Population Pharmacokinetics of Trimethoprim-Sulfamethoxazole in Infants and Children

Abstract

Trimethoprim (TMP)-sulfamethoxazole (SMX) is used to treat various types of infections, including community-acquired methicillin-resistant Staphylococcus aureus (CA-MRSA) and Pneumocystis jirovecii infections in children. Pharmacokinetic (PK) data for infants and children are limited, and the optimal dosing is not known. We performed a multicenter, prospective PK study of TMP-SMX in infants and children. Separate population PK models were developed for TMP and SMX administered by the enteral route using nonlinear mixed-effects modeling. Optimal dosing was determined on the basis of the matching adult TMP exposure and attainment of the surrogate pharmacodynamic (PD) target for efficacy, a free TMP concentration above the MIC over 50% of the dosing interval. Data for a total of 153 subjects (240 samples for PK analysis) with a median postnatal age of 8 years (range, 0.1 to 20 years) contributed to the analysis for both drugs. A one-compartment model with first-order absorption and elimination characterized the TMP and SMX PK data well. Weight was included in the base model for clearance (CL/F) and volume of distribution (V/F). Both TMP and SMX CL/F increased with age. In addition, TMP and SMX CL/F were inversely related to the serum creatinine and albumin concentrations, respectively. The exposure achieved in children after oral administration of TMP-SMX at 8/40 mg/kg of body weight/day divided into administration every 12 h matched the exposure achieved in adults after administration of TMP-SMX at 320/1,600 mg/day divided into administration every 12 h and achieved the PD target for bacteria with an MIC of 0.5 mg/liter in >90% of infants and children. The exposure achieved in children after oral administration of TMP-SMX at 12/60 and 15/75 mg/kg/day divided into administration every 12 h matched the exposure achieved in adults after administration of TMP-SMX at 640/3,200 mg/day divided into administration every 12 h in subjects 6 to <21 years and 0 to <6 years of age, respectively, and was optimal for bacteria with an MIC of up to 1 mg/liter.

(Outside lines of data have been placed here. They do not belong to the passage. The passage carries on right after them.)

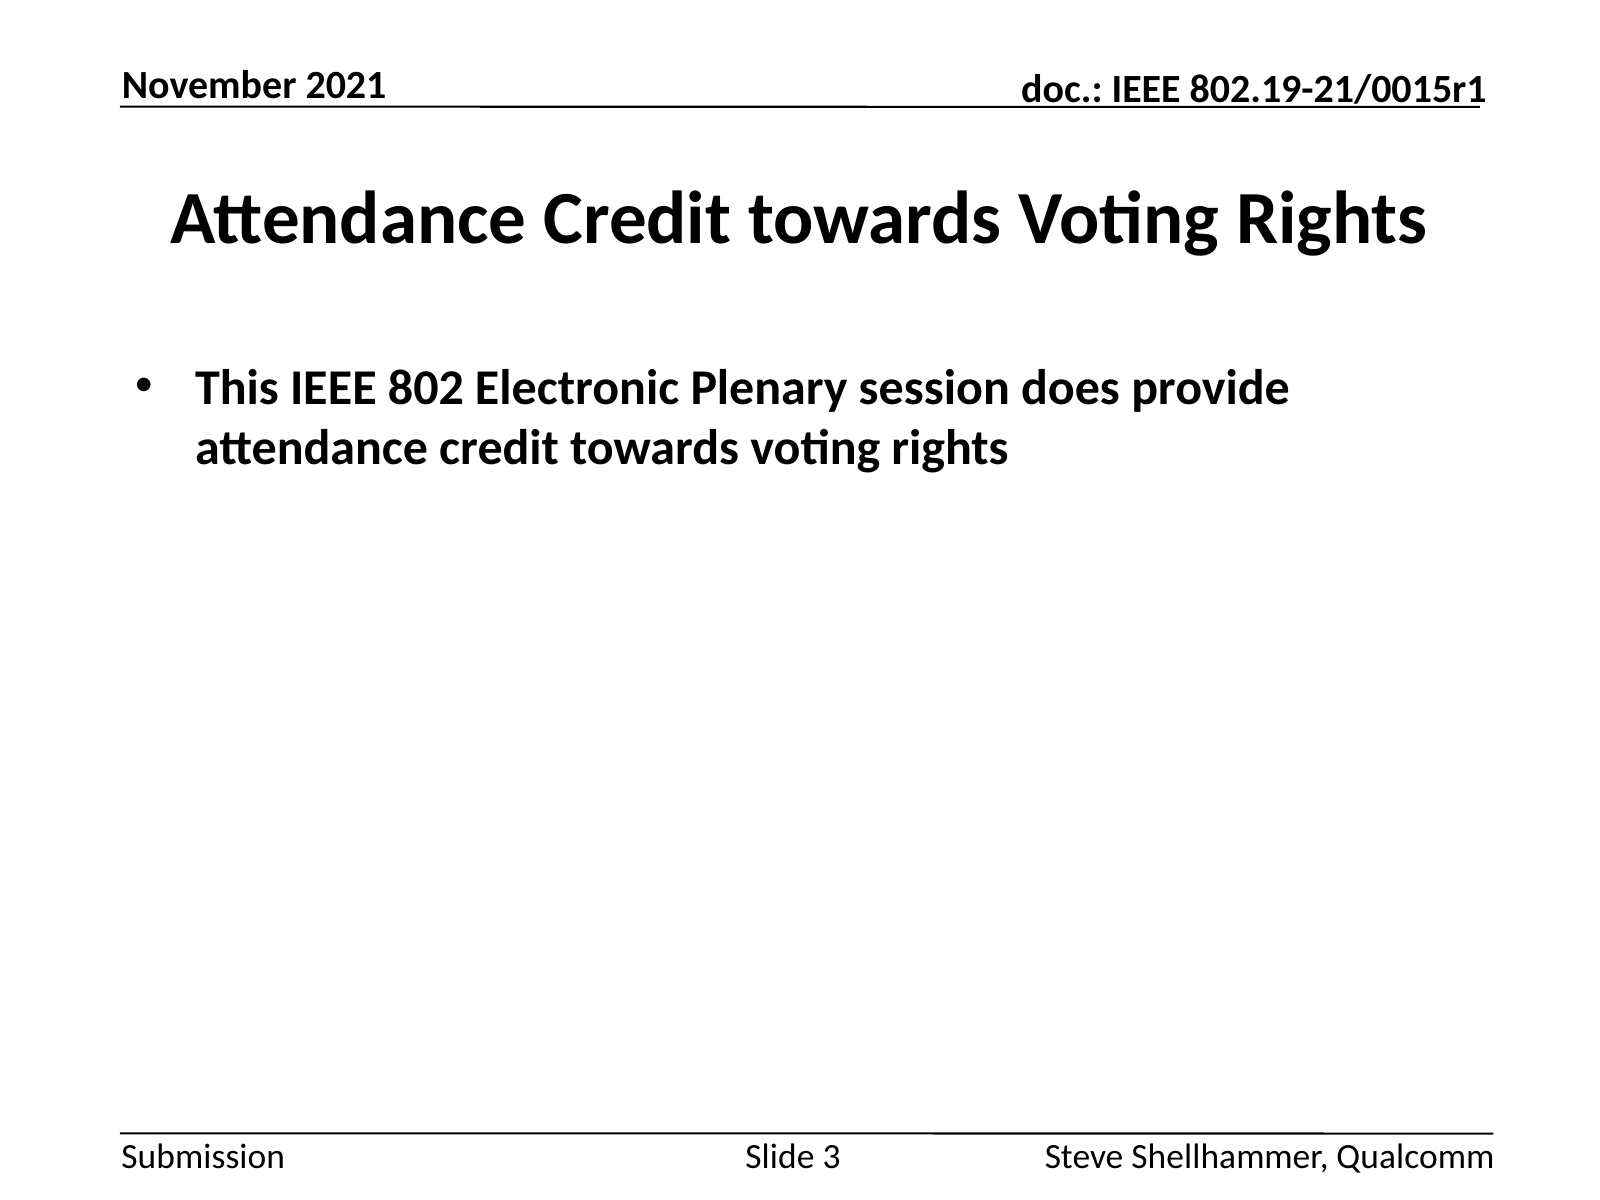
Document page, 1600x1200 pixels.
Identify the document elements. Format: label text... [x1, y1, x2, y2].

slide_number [121, 58, 451, 107]
list This IEEE 802 Electronic Plenary session does provide attendance credit towards voting rights [119, 346, 1480, 1067]
footer Steve Shellhammer, Qualcomm [937, 1132, 1495, 1174]
slide_number Slide 3 [733, 1132, 854, 1197]
title Attendance Credit towards Voting Rights [119, 119, 1480, 307]
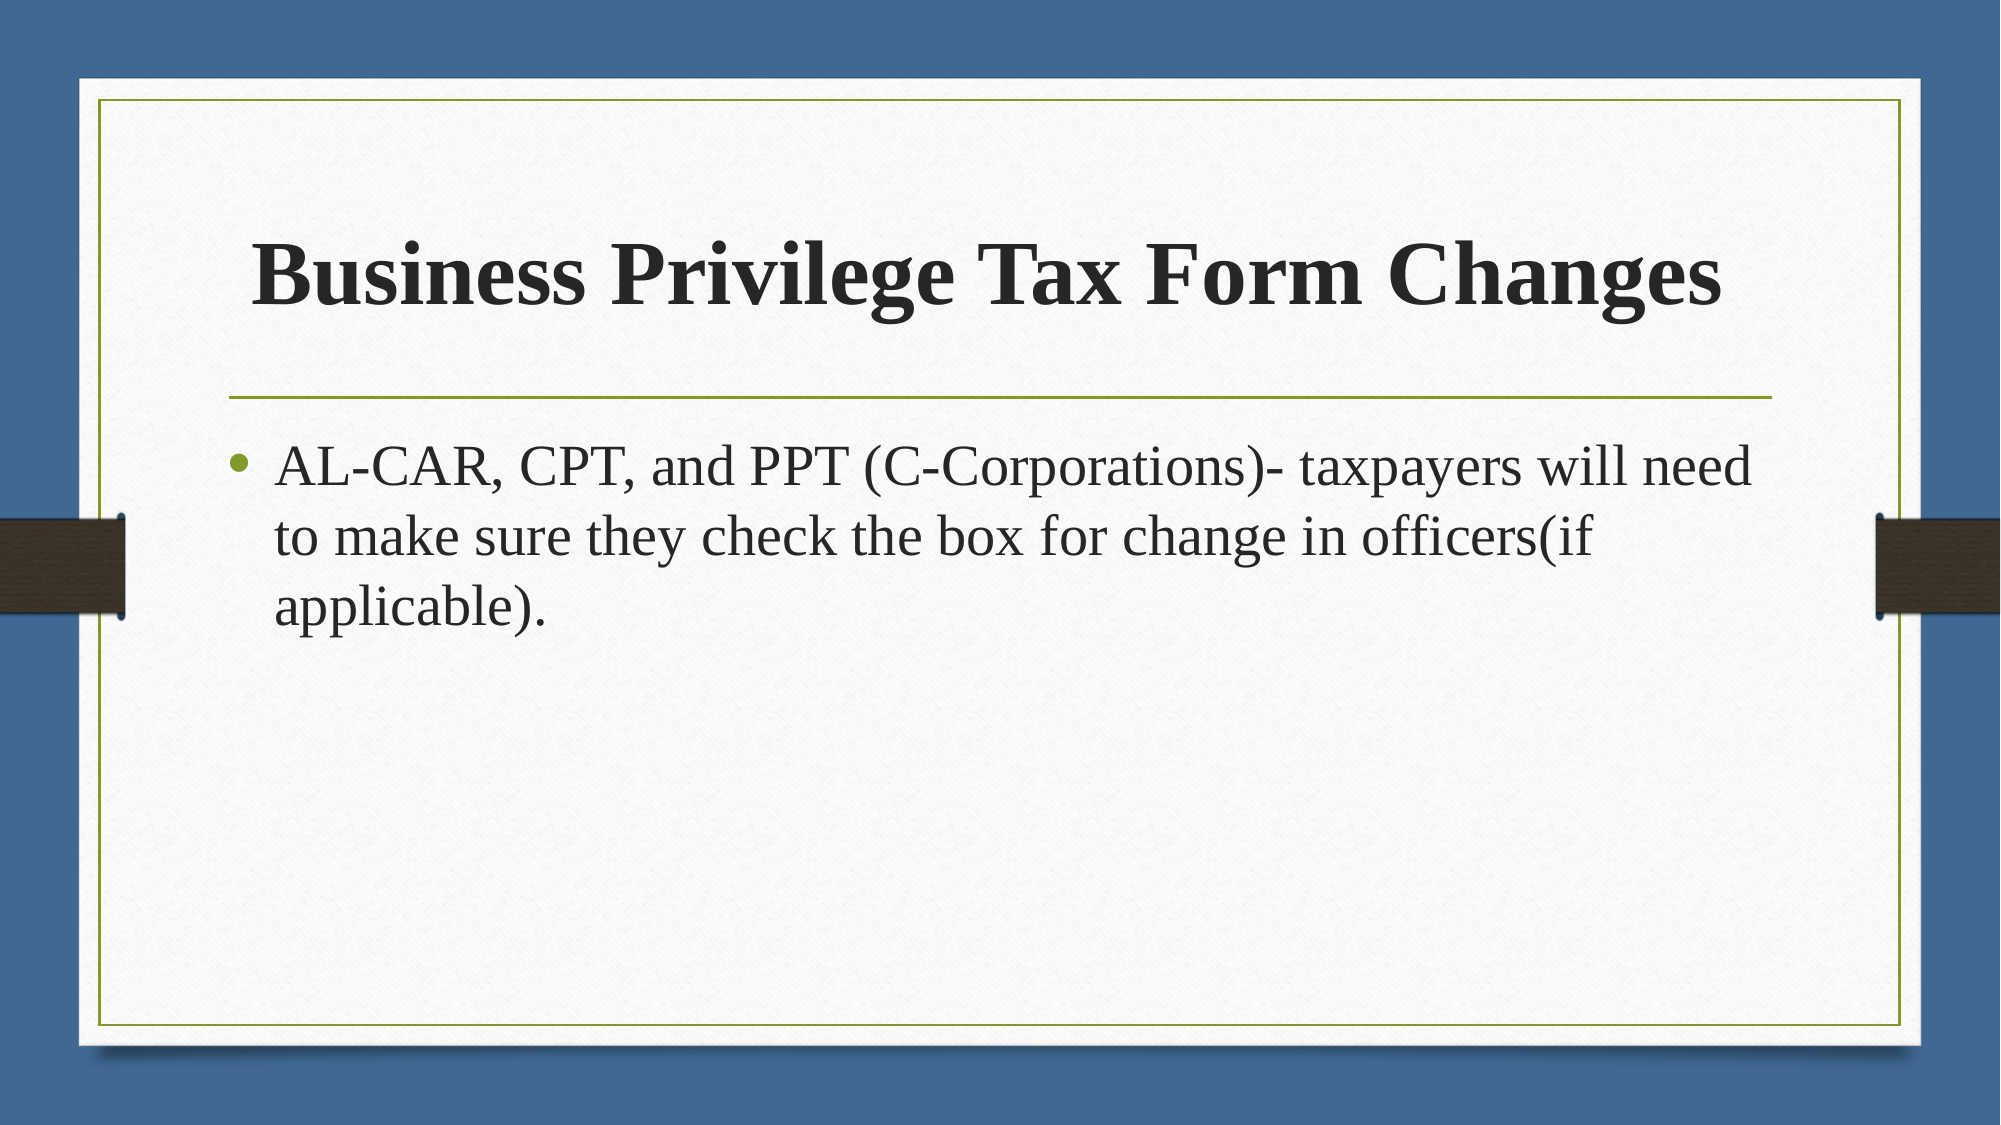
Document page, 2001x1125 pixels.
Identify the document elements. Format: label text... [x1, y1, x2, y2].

picture [0, 0, 2001, 1125]
list AL-CAR, CPT, and PPT (C-Corporations)- taxpayers will need to make sure they check the box for change in officers(if applicable). [212, 419, 1788, 964]
title Business Privilege Tax Form Changes [212, 161, 1788, 375]
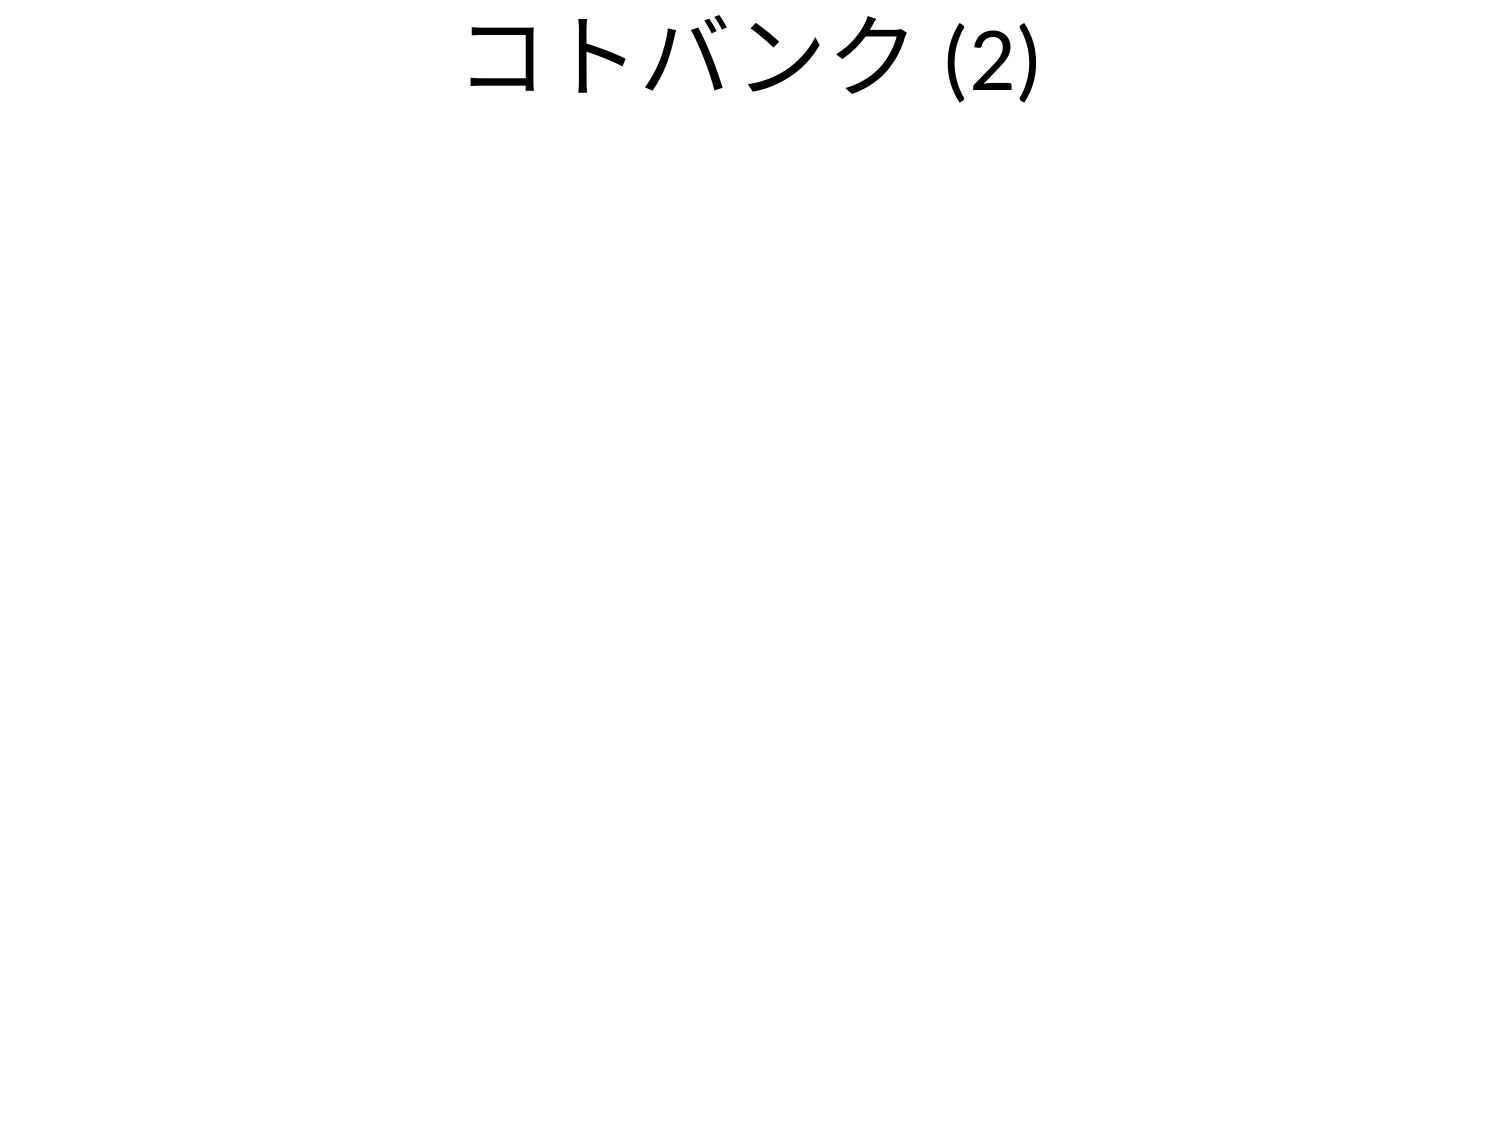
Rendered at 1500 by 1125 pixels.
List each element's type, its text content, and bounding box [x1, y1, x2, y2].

Keywords: children; infants; methicillin-resistant Staphylococcus aureus; pharmacokinetics; sulfamethoxazole; trimethoprim.

FIG 1

Trimethoprim (TMP) (A) and sulfamethoxazole (SMX) (B) concentrations versus time after the last dose.

FIG 2

TMP diagnostic plots for the final model. (A) Observed versus population predictions; (B) observed versus individual predictions; (C) conditional weighted residuals versus time; (D) conditional weighted residuals versus population predictions. The dashed lines represent the loess curve. The solid grey lines represent conditional weighted residual values of 0 and ±2. Concentrations below the lower limit of quantifications (LLOQ) were imputed as LLOQ/2.

FIG 3

SMX diagnostic plots for the final model. (A) Observed versus population predictions; (B) observed versus individual predictions; (C) conditional weighted residuals versus time; (D) conditional weighted residuals versus population predictions. The dashed lines represent the loess curve. The solid grey lines represent conditional weighted residual values of 0 and ±2. Concentrations below the lower limit of quantifications (LLOQ) were imputed as LLOQ/2.

FIG 4

Target attainment rates by MIC for free trimethoprim concentrations at 50% of the dosing interval in 1,000 simulated children by age group. The solid horizontal black lines represent the 90% target attainment rate. div, the dose was divided by administration by the indicated times.

FIG 5

Target attainment rate for Pneumocystis jirovecii by age group. The solid horizontal black line represents the 90% target attainment rate. The target was defined as a total maximum concentration at steady state (C_max,ss) of ≥3 mg/liter.